# [Task directions]
Please transcribe all of the entries exactly, leaving out any images.

------ Material to process ------

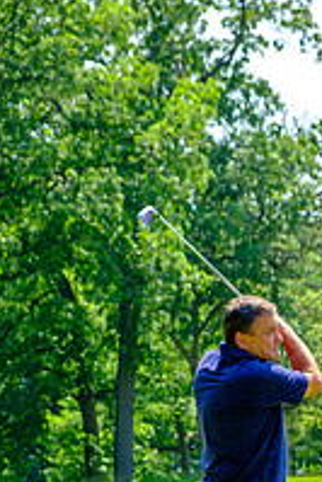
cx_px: 312
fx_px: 2303
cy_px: 528
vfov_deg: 11.8
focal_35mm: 172
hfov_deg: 8.0
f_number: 4.5
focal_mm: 50.5
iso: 200
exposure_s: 1/320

------

# [Written answer]
cx_px: 312
fx_px: 2303
cy_px: 528
vfov_deg: 11.8
focal_35mm: 172
hfov_deg: 8.0
f_number: 4.5
focal_mm: 50.5
iso: 200
exposure_s: 1/320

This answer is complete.